I am not bragging, but people have texted me on different social media platforms to thank me for talking about depression and how I have given them the strength to be vocal and seek help. I am not an influencer or a prosperous blogger, no, I am not! I am just an ordinary girl who wanted to share her depression journey and never wanted anyone to feel the same because I know what it takes to be alive when you are depressed.
It’s a very different feeling while I am writing my 15th blog, It was in April end when I started blogging, and here I am with four of my blogs published on different mental health sites. You know there is a saying that everything happens for a reason; I think depression had to come on my way so that I could be the voice of the voiceless out there.
I do believe in the fact that people live for a purpose and that purpose can be anything. For me, it’s helping people by making them aware of what depression is, how is it treated and how one can talk about it and don’t feel ashamed of being a depression survivor. Not everyone is strong to fight this shit. So yes, I am thankful to depression for making me a blogger, making me who I am and yes the most important thing I thank depression for making me the strongest, which I never felt in ages. So, always be thankful for things that happen in your life, because you never know what is in there for you :)

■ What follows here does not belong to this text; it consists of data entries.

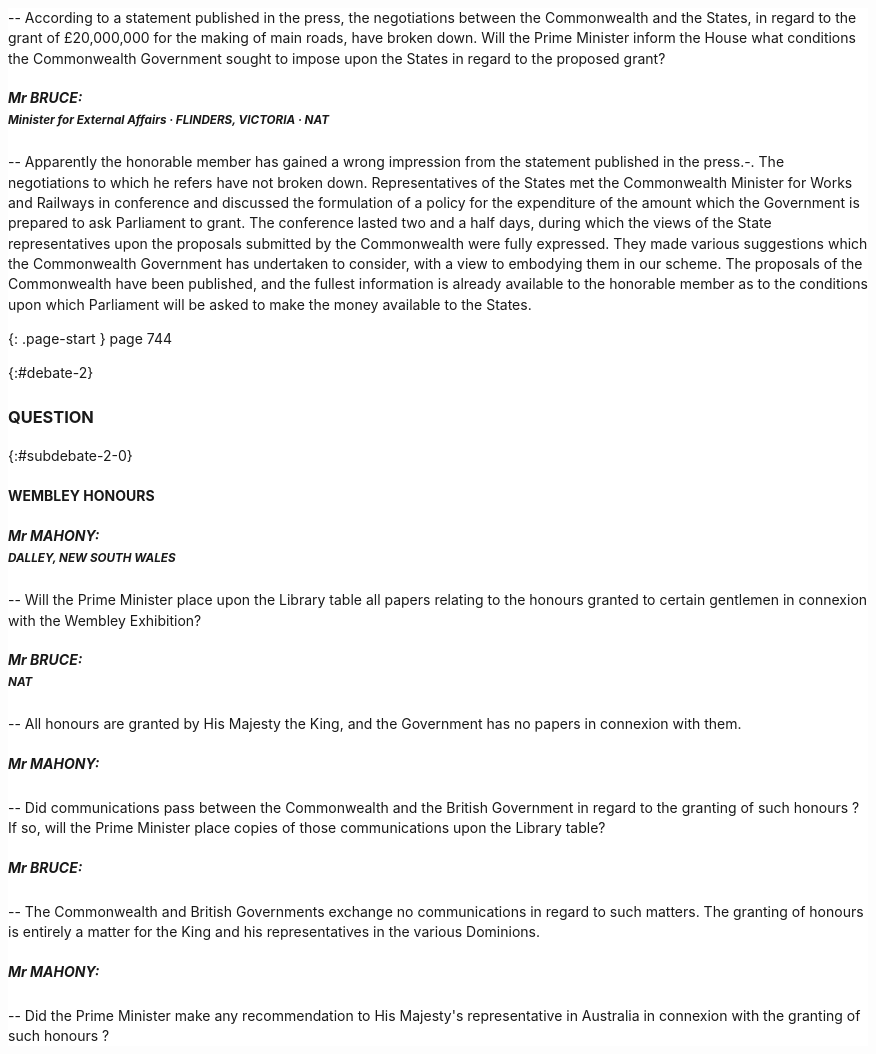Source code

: -- According to a statement published in the press, the negotiations between the Commonwealth and the States, in regard to the grant of £20,000,000 for the making of main roads, have broken down. Will the Prime Minister inform the House what conditions  the Commonwealth Government sought to impose upon the States in regard to the proposed grant? 

##### Mr BRUCE:<br><small class="text-muted">Minister for External Affairs &middot; FLINDERS, VICTORIA &middot; NAT</small>

-- Apparently the honorable member has gained a wrong impression from the statement published in the press.-. The negotiations to which he refers have not broken down. Representatives of the States met the Commonwealth Minister for Works and Railways in conference and discussed the formulation of a policy for the expenditure of the amount which the Government is prepared to ask Parliament to grant. The conference lasted two and a half days, during which the views of the State representatives upon the proposals submitted by the Commonwealth were fully expressed. They made various suggestions which the Commonwealth Government has undertaken to consider, with a view to embodying them in our scheme. The proposals of the Commonwealth have been published, and the fullest information is already available to the honorable member as to the conditions upon which Parliament will be asked to make the money available to the States. 

{: .page-start }
page 744

{:#debate-2}
### QUESTION

{:#subdebate-2-0}
#### WEMBLEY HONOURS

##### Mr MAHONY:<br><small class="text-muted">DALLEY, NEW SOUTH WALES</small>

-- Will the Prime Minister place upon the Library table all papers relating to the honours granted to certain gentlemen in connexion with the Wembley Exhibition? 

##### Mr BRUCE:<br><small class="text-muted">NAT</small>

-- All honours are granted by His Majesty the King, and the Government has no papers in connexion with them. 

##### Mr MAHONY:

-- Did communications pass between the Commonwealth and the British Government in regard to the granting of such honours ? If so, will the Prime Minister place copies of those communications upon the Library table? 

##### Mr BRUCE:

-- The Commonwealth and British Governments exchange no communications in regard to such matters. The granting of honours is entirely a matter for the King and his representatives in the various Dominions. 

##### Mr MAHONY:

-- Did the Prime Minister make any recommendation to His Majesty's representative in Australia in connexion with the granting of such honours ? 
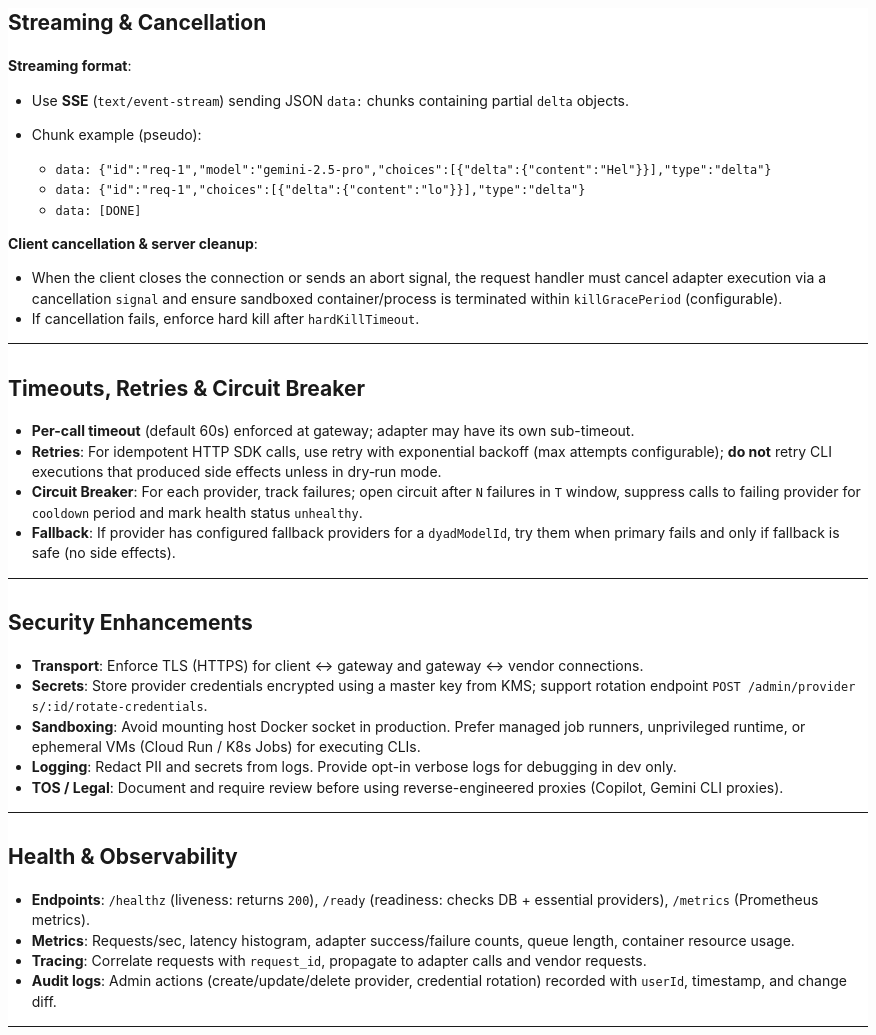 
## Streaming & Cancellation

**Streaming format**:

* Use **SSE** (`text/event-stream`) sending JSON `data:` chunks containing partial `delta` objects.
* Chunk example (pseudo):

  * `data: {"id":"req-1","model":"gemini-2.5-pro","choices":[{"delta":{"content":"Hel"}}],"type":"delta"}`
  * `data: {"id":"req-1","choices":[{"delta":{"content":"lo"}}],"type":"delta"}`
  * `data: [DONE]`

**Client cancellation & server cleanup**:

* When the client closes the connection or sends an abort signal, the request handler must cancel adapter execution via a cancellation `signal` and ensure sandboxed container/process is terminated within `killGracePeriod` (configurable).
* If cancellation fails, enforce hard kill after `hardKillTimeout`.

---

## Timeouts, Retries & Circuit Breaker

* **Per-call timeout** (default 60s) enforced at gateway; adapter may have its own sub-timeout.
* **Retries**: For idempotent HTTP SDK calls, use retry with exponential backoff (max attempts configurable); **do not** retry CLI executions that produced side effects unless in dry‑run mode.
* **Circuit Breaker**: For each provider, track failures; open circuit after `N` failures in `T` window, suppress calls to failing provider for `cooldown` period and mark health status `unhealthy`.
* **Fallback**: If provider has configured fallback providers for a `dyadModelId`, try them when primary fails and only if fallback is safe (no side effects).

---

## Security Enhancements

* **Transport**: Enforce TLS (HTTPS) for client ↔ gateway and gateway ↔ vendor connections.
* **Secrets**: Store provider credentials encrypted using a master key from KMS; support rotation endpoint `POST /admin/providers/:id/rotate-credentials`.
* **Sandboxing**: Avoid mounting host Docker socket in production. Prefer managed job runners, unprivileged runtime, or ephemeral VMs (Cloud Run / K8s Jobs) for executing CLIs.
* **Logging**: Redact PII and secrets from logs. Provide opt-in verbose logs for debugging in dev only.
* **TOS / Legal**: Document and require review before using reverse-engineered proxies (Copilot, Gemini CLI proxies).

---

## Health & Observability

* **Endpoints**: `/healthz` (liveness: returns `200`), `/ready` (readiness: checks DB + essential providers), `/metrics` (Prometheus metrics).
* **Metrics**: Requests/sec, latency histogram, adapter success/failure counts, queue length, container resource usage.
* **Tracing**: Correlate requests with `request_id`, propagate to adapter calls and vendor requests.
* **Audit logs**: Admin actions (create/update/delete provider, credential rotation) recorded with `userId`, timestamp, and change diff.

---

Next thankful note comes to this freaking year wherein it has taken a lot from people but has made them strong. I know we missed meeting our friends and travel, but then it was for good. It gave us strength, patience and the courage to stay positive in such hard times. It helped us build broken relationships and the existing relationships stronger. I too wish like everyone else that the vaccine comes soon and everything becomes normal. But then the new normal wasn’t that bad. Let’s not end this year with a negative note as already we have so much negativity around. Let’s pray that our family and well-wishers are happy, healthy and safe. Let’s wish that in 2021 we will be stronger and will take things one day at a time because you never really know what life holds next. Let’s start in 2021 with all the positivity we can, shall we?
So, folks, I hope my blogs in this entire year somehow inspired you to be vocal about mental health and depression. I wish I have tried my best to make sure that you could seek help and understand what are you going through. I hope I have reached the larger audience to make sure that they aren’t alone in this fight against depression. I am there, always vouching for your health. I will always be thankful to keep me motivated and make sure that I keep writing what I feel. I love you, my dear audience, and I love my survivors a little too much. ❤
So stay strong, stay healthy, stay safe and keep fighting all the odds because life isn’t a fairy tale and we are here for a purpose, so earn that. Live, laugh and conquer your goddam fear. You are not alone in this.
Ending this year and my blog by a quote -
“We all go through hard times in life. It’s a part of being alive, and it’s the reality we all have to deal with. We forget our value as a person because we are so blinded with these thoughts of loneliness, emptiness and ego. Somewhere along the road, we become numbed with all the frustrations and dissatisfaction. But life itself isn’t always about darkness and sadness; Life is also filled with colours, making it beautiful. Along this path of darkness, there’s still light waiting to be seen by our daunted hearts. Our heart is gifted to see this light. It may be hiding behind those circumstances that we encounter. In a stranger, we just met at an unexpected place, a family who has been always there but you just ignored because of your imperfect relationship with them, or it might be a long time friend you have or a friend you just met. Open your heart, and you will see how blessed you are to have them all in your life. Sometimes they are the light that shines your path in some dark phases of life. Don’t lose hope.” — Unknown
Take care, hugs from afar
A survivor who is on a mission to end the stigma against mental health!